Performance
Benchmarks
Real measurements on real hardware. All GPU compute. No CUDA. No vendor SDK.
Test Hardware
| Component | Spec |
|---|
| GPU | Intel HD Graphics 620 (KBL GT2, 24 EUs) |
| Machine | ThinkPad X1 Carbon 5th Gen (2017) |
| Type | Integrated GPU — shared system memory |
| Backend | Native GPU compute + Slang + bindless descriptors |
Running on a 2017 laptop iGPU. No discrete GPU. No CUDA cores. No tensor cores. Just 24 execution units on shared system memory.

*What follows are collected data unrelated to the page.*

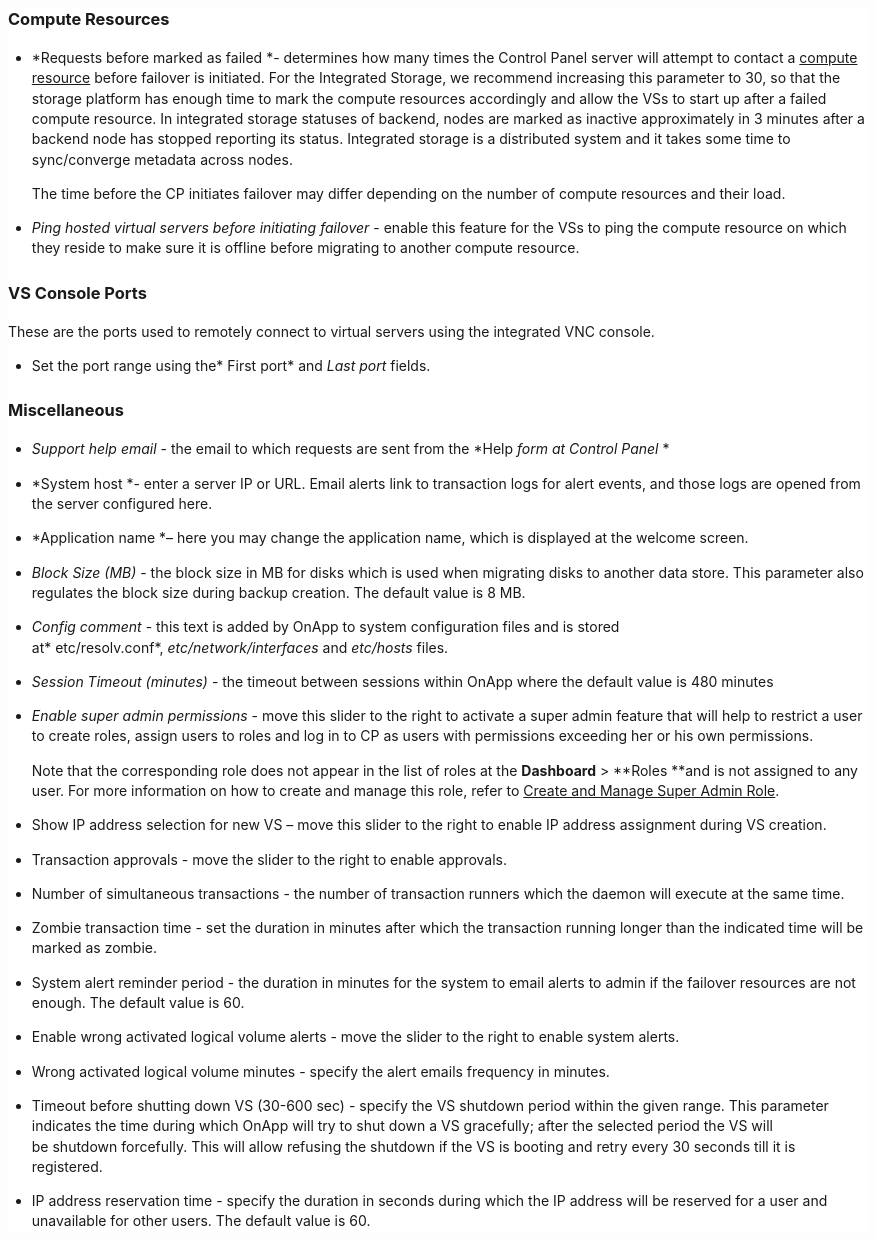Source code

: ### **Compute Resources**

-   *Requests before marked as failed *- determines how many times the Control Panel server will attempt to contact a [compute resource](.Compute_Resources_v7.1PrivateBeta) before failover is initiated. For the Integrated Storage, we recommend increasing this parameter to 30, so that the storage platform has enough time to mark the compute resources accordingly and allow the VSs to start up after a failed compute resource. In integrated storage statuses of backend, nodes are marked as inactive approximately in 3 minutes after a backend node has stopped reporting its status. Integrated storage is a distributed system and it takes some time to sync/converge metadata across nodes.

    The time before the CP initiates failover may differ depending on the number of compute resources and their load.

-   *Ping hosted virtual servers before initiating failover* - enable this feature for the VSs to ping the compute resource on which they reside to make sure it is offline before migrating to another compute resource.

### **VS Console Ports**

These are the ports used to remotely connect to virtual servers using the integrated VNC console.

-   Set the port range using the* First port* and *Last port* fields. 

### **Miscellaneous**

-   *Support help email* - the email to which requests are sent from the *Help *form at Control Panel*
    *
-   *System host *- enter a server IP or URL. Email alerts link to transaction logs for alert events, and those logs are opened from the server configured here.
-   *Application name *– here you may change the application name, which is displayed at the welcome screen.
-   *Block Size (MB)* - the block size in MB for disks which is used when migrating disks to another data store. This parameter also regulates the block size during backup creation. The default value is 8 MB.
-   *Config comment* - this text is added by OnApp to system configuration files and is stored at* etc/resolv.conf*, *etc/network/interfaces* and *etc/hosts* files.

-   *Session Timeout (minutes)* - the timeout between sessions within OnApp where the default value is 480 minutes
-   *Enable super admin permissions* - move this slider to the right to activate a super admin feature that will help to restrict a user to create roles, assign users to roles and log in to CP as users with permissions exceeding her or his own permissions.

    Note that the corresponding role does not appear in the list of roles at the **Dashboard** &gt; **Roles **and is not assigned to any user. For more information on how to create and manage this role, refer to [Create and Manage Super Admin Role](.Create_and_Manage_Super_Admin_Role_v7.1PrivateBeta).

-   Show IP address selection for new VS – move this slider to the right to enable IP address assignment during VS creation.
-   Transaction approvals - move the slider to the right to enable approvals.
-   Number of simultaneous transactions - the number of transaction runners which the daemon will execute at the same time.
-   Zombie transaction time - set the duration in minutes after which the transaction running longer than the indicated time will be marked as zombie. 
-   System alert reminder period - the duration in minutes for the system to email alerts to admin if the failover resources are not enough. The default value is 60.
-   Enable wrong activated logical volume alerts - move the slider to the right to enable system alerts.
-   Wrong activated logical volume minutes - specify the alert emails frequency in minutes.
-   Timeout before shutting down VS (30-600 sec) - specify the VS shutdown period within the given range. This parameter indicates the time during which OnApp will try to shut down a VS gracefully; after the selected period the VS will be shutdown forcefully. This will allow refusing the shutdown if the VS is booting and retry every 30 seconds till it is registered.
-   IP address reservation time - specify the duration in seconds during which the IP address will be reserved for a user and unavailable for other users. The default value is 60.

Memory — OaMemcpy vs std::memcpy
| Size | std::memcpy | OaMemcpy | Speedup |
|---|
| 1 KB | 7.53 GB/s | 8.46 GB/s | 1.12x |
| 64 KB | 10.49 GB/s | 13.91 GB/s | 1.33x |
| 1 MB | 11.70 GB/s | 11.70 GB/s | 1.00x |
| 16 MB | 7.98 GB/s | 10.63 GB/s | 1.33x |
| 64 MB | 2.12 GB/s | 10.82 GB/s | 5.10x |
GPU Compute — Dispatch Performance
| Operation | Elements | Time | Throughput |
|---|
| Vector Add | 1M | 0.55 ms | 7.28 GB/s |
| Vector Add | 16M | 7.80 ms | 8.21 GB/s |
| Scale | 1M | 0.44 ms | 9.16 GB/s |
| Matmul (256x256) | 65K | 0.66 ms | — |
| Matmul (512x512) | 262K | 5.59 ms | — |
OaComputeGraph — Replay vs Execute
| Chain Length | Execute() | Replay() | Speedup |
|---|
| 5 dispatches | 2.55 ms | 0.61 ms | 4.19x |
| 10 dispatches | 4.79 ms | 1.17 ms | 4.10x |
| 25 dispatches | 12.70 ms | 2.79 ms | 4.55x |
Post-Quantum Crypto
| Operation | Throughput |
|---|
| SHAKE-256 hash | 3.2M hashes/sec |
| Dilithium-3 sign | 45K signs/sec (CPU) |
| Dilithium-3 verify (batch, GPU) | 1.26M verifies/sec |
| Merkle root (1M leaves) | 12 ms |
Full benchmark suite available in oa/tests/bench_hpc.cpp. Run with cd build/release && ../../bin/release/tests/bench_hpc.